==== Data provided ====

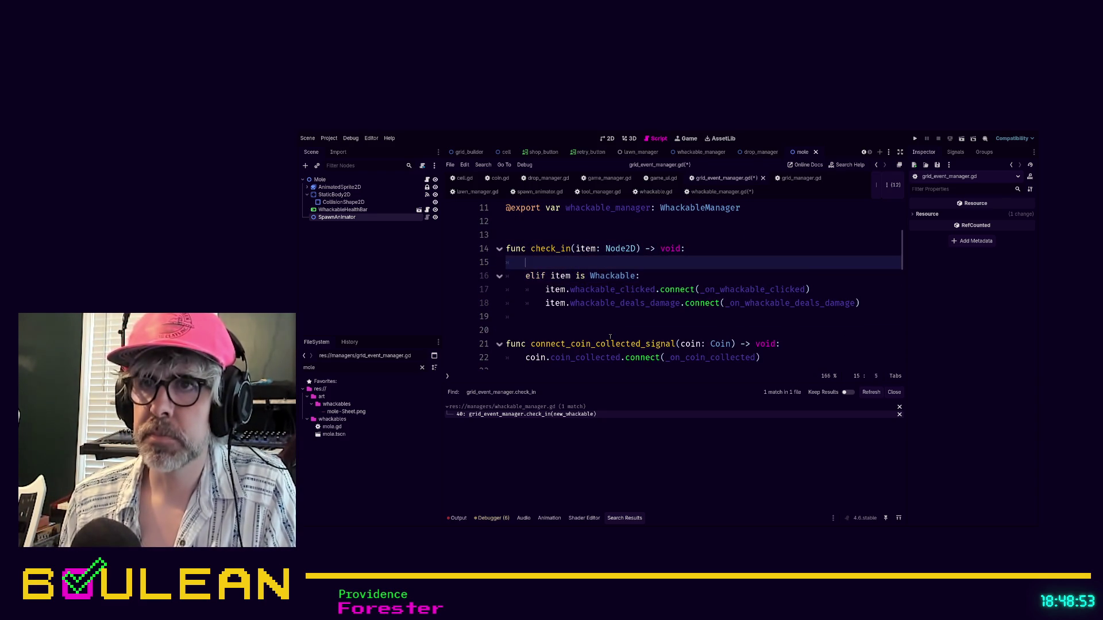
text(if item is Cell:)
key(Return)
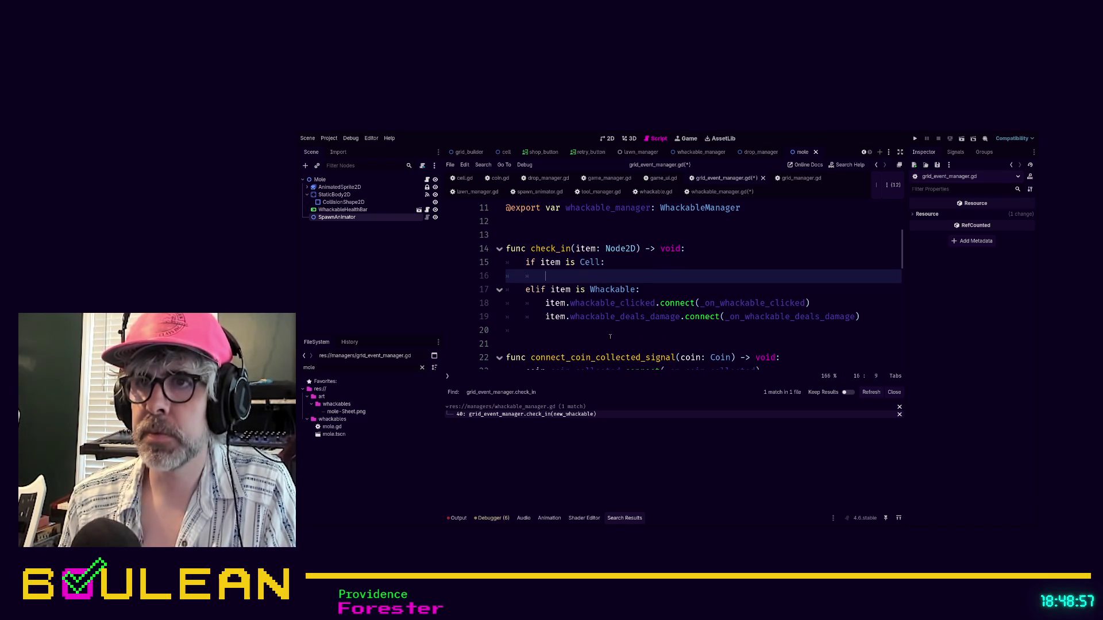
- Give the Cell branch item.whackable_clicked.connect(_on_whackable_clicked)
text(ite)
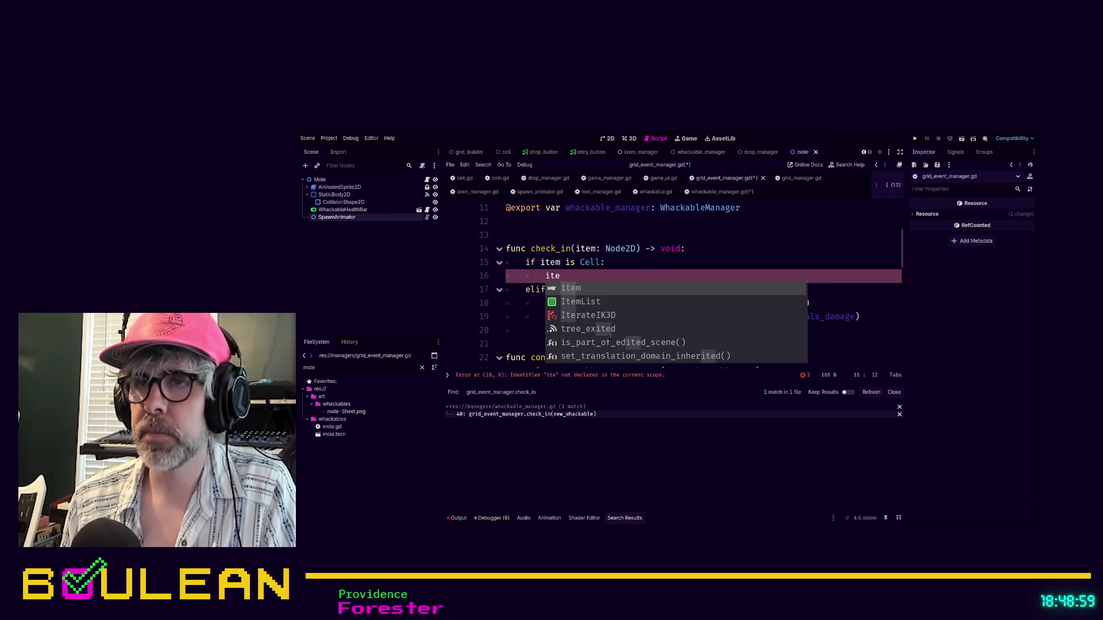
text(m.)
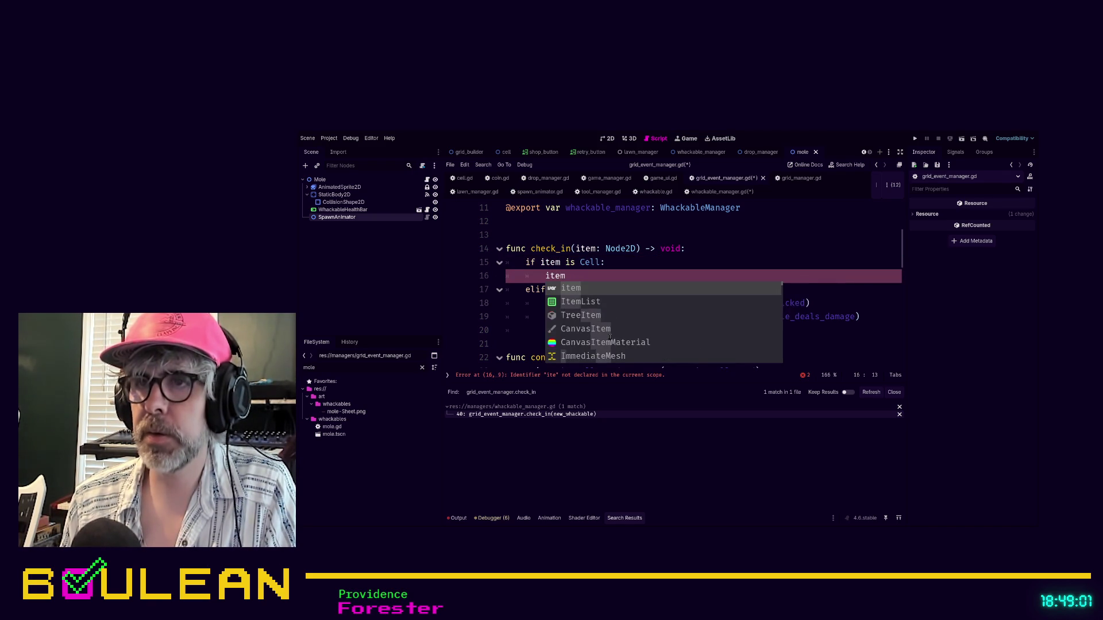
click(557, 332)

====

#### [Your objective]
Quote the entries in full. Any image among them is to be omitted from the copy.

#### [Final answer]
text(if item is Cell:)
key(Return)
- Give the Cell branch item.whackable_clicked.connect(_on_whackable_clicked)
text(ite)
text(m.)
click(557, 332)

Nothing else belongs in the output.